Our
subjects are in general strongly focused on problems outside themselves.
In current terminology they are problem-centered rather than ego
centered. They generally are not problems for themselves, and
are not generally much concerned about themselves, i.e., as contrasted
with the ordinary introspectiveness that one finds in insecure
people. These individuals customarily have some mission in life,
some task to fulfill, some problem outside of themselves which
enlists much of their energies. 2
This
is not necessarily a task that they would prefer or choose for
themselves; it may be a task that they feel is their responsibility,
duty, or obligation. This is why we use the phrase "a task
that they must do" rather than the phrase "a task that
they want to do." In general these tasks are non personal
or "unselfish", concerned rather with the good of mankind
in general, or of a nation in general or of a few individuals
in the subject's family.
With
a few exceptions, we can say that our subjects are ordinarily
concerned with basic issues and eternal questions of the type
that we have learned to call by the names philosophical or ethical.
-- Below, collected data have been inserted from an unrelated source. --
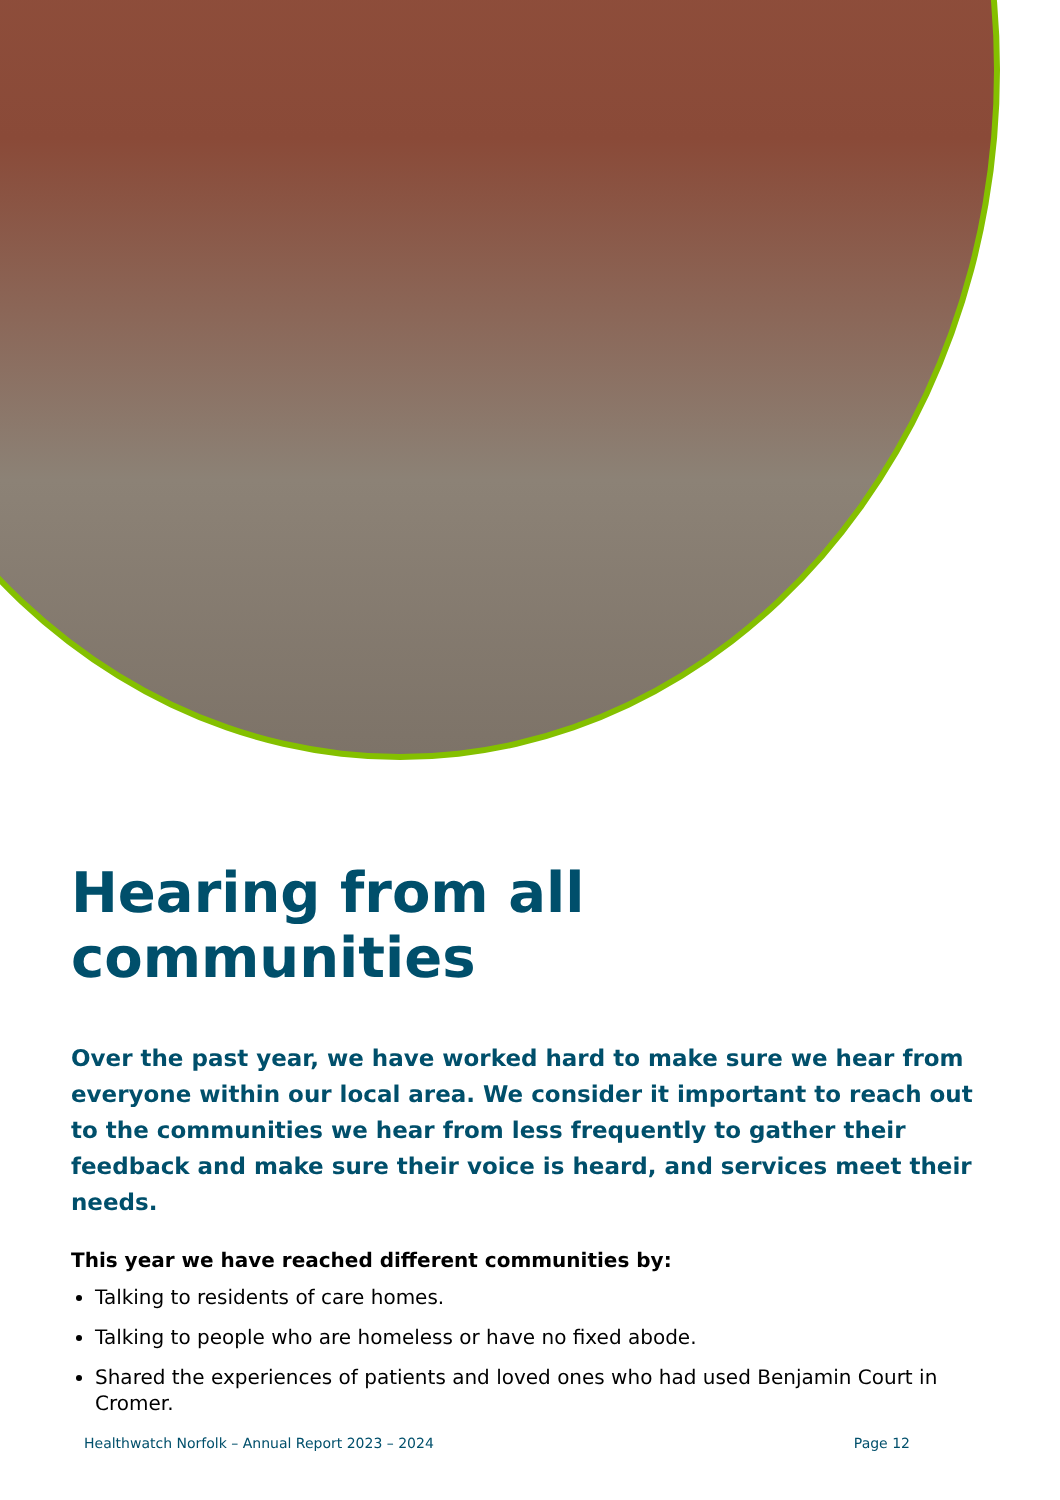Hearing from all communities
Over the past year, we have worked hard to make sure we hear from everyone within our local area. We consider it important to reach out to the communities we hear from less frequently to gather their feedback and make sure their voice is heard, and services meet their needs.
This year we have reached different communities by:
Talking to residents of care homes.
Talking to people who are homeless or have no fixed abode.
Shared the experiences of patients and loved ones who had used Benjamin Court in Cromer.
Healthwatch Norfolk – Annual Report 2023 – 2024 Page 12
Such people live customarily in the widest possible frame of reference.
They seem never to get so dose to the trees that they fail to
see the forest. They work within a framework of values which are
broad and not petty, universal and not local, and in terms of
a century rather than the moment. In a word, these people are
all, in one sense or another, philosophers, however homely.
Of
course, such an attitude carries with it dozens of implications
for every area of daily living. For instance, one of the main
"presenting symptoms" originally worked with ("bigness,"
lack of smallness, triviality, pettiness) can be subsumed under
this more general heading. This impression of being above small
things, of having a larger horizon, a wider breadth of vision,
of living in the widest frame of reference, sub specie aeternitatis,
is of the utmost social and interpersonal importance; it seems
to impart a certain serenity and lack of worry over immediate
concerns, which makes life easier not only for themselves but
for all who are associated with them.